> **YOUR OBJECTIVE**
Every line in the data below that holds "diseñadores" should be found and copied.

[Opening ENTRIES SHOWN section]

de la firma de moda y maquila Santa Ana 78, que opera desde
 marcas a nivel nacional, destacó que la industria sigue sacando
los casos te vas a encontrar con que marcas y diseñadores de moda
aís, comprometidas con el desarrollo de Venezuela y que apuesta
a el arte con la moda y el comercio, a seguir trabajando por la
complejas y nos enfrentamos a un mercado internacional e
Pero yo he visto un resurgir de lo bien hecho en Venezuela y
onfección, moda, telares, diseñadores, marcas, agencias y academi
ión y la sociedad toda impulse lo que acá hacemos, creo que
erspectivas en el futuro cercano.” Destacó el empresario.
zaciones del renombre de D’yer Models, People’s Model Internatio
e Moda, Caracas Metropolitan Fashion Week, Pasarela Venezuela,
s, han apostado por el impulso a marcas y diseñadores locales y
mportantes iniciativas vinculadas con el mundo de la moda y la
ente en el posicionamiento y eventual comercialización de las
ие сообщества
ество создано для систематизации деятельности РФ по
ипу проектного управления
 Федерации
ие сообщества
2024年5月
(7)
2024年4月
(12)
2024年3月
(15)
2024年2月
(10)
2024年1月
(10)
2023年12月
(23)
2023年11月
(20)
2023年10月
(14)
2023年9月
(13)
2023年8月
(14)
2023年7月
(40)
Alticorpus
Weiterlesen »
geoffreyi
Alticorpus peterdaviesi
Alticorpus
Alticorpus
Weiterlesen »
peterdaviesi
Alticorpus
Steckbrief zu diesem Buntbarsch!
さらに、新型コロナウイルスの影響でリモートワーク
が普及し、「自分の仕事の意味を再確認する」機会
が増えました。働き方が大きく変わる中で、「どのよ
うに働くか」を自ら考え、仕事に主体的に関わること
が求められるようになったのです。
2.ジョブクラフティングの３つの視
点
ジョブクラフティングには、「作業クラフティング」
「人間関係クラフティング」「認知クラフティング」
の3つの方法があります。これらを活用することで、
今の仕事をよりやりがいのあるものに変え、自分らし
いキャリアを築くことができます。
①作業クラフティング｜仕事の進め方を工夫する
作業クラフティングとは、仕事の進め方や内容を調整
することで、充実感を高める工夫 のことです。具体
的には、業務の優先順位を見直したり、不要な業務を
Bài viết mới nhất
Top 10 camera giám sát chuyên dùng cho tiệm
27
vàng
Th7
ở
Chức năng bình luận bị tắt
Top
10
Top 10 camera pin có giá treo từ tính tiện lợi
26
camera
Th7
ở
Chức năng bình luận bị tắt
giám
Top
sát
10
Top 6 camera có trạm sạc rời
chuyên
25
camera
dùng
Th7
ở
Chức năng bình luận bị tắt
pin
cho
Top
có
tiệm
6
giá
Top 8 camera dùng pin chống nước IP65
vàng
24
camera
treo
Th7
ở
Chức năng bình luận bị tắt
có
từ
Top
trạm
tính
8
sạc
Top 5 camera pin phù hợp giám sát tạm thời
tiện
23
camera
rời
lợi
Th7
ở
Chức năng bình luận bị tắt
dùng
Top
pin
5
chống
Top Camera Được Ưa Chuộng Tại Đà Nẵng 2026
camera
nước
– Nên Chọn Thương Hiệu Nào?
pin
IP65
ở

[Closing ENTRIES SHOWN section]
[Opening ENTRIES SHOWN section]

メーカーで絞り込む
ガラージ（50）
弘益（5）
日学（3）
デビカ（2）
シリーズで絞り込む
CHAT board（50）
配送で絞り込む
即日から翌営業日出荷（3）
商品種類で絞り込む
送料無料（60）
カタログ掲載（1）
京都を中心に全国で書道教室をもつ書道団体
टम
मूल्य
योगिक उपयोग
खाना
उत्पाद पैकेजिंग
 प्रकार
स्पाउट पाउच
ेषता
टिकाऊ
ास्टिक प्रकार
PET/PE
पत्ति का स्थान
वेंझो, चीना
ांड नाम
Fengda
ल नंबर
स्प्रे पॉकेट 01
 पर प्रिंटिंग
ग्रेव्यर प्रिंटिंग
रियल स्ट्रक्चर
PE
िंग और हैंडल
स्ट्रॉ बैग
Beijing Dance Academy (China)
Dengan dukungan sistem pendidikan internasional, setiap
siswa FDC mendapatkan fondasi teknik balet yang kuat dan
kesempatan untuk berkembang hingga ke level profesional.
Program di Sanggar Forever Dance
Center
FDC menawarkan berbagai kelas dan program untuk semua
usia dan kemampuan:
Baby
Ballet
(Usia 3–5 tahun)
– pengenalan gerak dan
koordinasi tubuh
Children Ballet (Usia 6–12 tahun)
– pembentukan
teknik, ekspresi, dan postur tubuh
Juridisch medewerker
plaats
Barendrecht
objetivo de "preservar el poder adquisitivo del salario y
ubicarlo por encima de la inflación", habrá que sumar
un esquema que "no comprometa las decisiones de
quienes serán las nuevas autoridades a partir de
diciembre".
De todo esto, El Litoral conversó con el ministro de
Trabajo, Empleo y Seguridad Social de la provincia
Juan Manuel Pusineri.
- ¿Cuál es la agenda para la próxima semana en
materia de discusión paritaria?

[Closing ENTRIES SHOWN section]
[Opening ENTRIES SHOWN section]

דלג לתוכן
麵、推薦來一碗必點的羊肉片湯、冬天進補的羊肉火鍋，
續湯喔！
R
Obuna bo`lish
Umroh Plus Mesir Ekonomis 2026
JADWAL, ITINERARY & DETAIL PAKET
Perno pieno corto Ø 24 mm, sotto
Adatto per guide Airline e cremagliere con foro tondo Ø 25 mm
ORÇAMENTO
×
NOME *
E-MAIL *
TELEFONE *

[Closing ENTRIES SHOWN section]

> **ANSWER**
los casos te vas a encontrar con que marcas y diseñadores de moda
onfección, moda, telares, diseñadores, marcas, agencias y academi
s, han apostado por el impulso a marcas y diseñadores locales y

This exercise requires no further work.